= TASK TO COMPLETE =
Starting at the line that contains "locality: Common on" and ending at the line that contains "country: Germany", write those lines out again with "catalogue" changed to "catalog" and everything else left the same.

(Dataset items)
■ ■ ■ ■

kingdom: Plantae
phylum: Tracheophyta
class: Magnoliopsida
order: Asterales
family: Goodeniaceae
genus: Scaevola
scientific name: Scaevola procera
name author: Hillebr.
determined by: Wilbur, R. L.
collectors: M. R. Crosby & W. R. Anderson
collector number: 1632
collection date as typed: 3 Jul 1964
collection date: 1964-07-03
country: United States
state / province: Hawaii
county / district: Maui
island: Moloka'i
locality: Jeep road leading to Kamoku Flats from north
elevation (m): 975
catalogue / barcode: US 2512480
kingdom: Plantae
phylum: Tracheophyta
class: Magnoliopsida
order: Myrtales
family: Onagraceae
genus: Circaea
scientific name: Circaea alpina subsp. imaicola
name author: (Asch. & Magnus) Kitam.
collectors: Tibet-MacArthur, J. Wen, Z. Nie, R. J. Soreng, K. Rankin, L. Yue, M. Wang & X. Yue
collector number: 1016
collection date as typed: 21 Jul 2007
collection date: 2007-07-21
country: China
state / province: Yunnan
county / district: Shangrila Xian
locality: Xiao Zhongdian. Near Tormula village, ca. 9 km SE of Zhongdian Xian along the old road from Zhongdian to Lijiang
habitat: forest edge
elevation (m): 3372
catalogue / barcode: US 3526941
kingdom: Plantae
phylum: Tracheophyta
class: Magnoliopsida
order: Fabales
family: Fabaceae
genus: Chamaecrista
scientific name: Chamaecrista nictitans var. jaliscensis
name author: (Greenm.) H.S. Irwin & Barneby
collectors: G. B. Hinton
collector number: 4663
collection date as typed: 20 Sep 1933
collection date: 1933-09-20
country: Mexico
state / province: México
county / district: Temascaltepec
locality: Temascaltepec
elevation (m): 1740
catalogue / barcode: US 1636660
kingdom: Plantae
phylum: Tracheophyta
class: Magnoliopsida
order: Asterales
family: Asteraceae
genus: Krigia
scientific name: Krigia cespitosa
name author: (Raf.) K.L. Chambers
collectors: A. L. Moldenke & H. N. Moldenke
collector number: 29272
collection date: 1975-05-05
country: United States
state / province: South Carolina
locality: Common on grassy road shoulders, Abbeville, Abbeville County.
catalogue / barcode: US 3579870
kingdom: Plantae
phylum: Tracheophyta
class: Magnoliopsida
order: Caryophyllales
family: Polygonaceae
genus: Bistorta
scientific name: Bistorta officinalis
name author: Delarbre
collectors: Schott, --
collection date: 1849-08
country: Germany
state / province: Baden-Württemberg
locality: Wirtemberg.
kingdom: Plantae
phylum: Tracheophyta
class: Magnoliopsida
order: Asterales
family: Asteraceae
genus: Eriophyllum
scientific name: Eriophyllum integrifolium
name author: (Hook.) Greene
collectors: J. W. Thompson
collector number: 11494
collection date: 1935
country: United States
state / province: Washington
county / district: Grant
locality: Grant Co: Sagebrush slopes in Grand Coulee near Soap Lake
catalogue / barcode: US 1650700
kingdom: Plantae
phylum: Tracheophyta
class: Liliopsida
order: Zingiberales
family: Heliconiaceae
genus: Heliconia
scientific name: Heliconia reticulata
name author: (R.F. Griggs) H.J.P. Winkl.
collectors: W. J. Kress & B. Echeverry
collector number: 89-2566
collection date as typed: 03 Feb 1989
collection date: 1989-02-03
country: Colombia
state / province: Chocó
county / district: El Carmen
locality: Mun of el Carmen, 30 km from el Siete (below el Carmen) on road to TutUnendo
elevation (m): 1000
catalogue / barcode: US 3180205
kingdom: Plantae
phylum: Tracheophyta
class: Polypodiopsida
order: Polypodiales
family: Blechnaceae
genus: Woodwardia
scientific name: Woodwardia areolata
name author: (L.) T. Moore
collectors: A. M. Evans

■ ■ ■ ■

= ANSWER FOR THIS EXERCISE =
locality: Common on grassy road shoulders, Abbeville, Abbeville County.
catalog / barcode: US 3579870
kingdom: Plantae
phylum: Tracheophyta
class: Magnoliopsida
order: Caryophyllales
family: Polygonaceae
genus: Bistorta
scientific name: Bistorta officinalis
name author: Delarbre
collectors: Schott, --
collection date: 1849-08
country: Germany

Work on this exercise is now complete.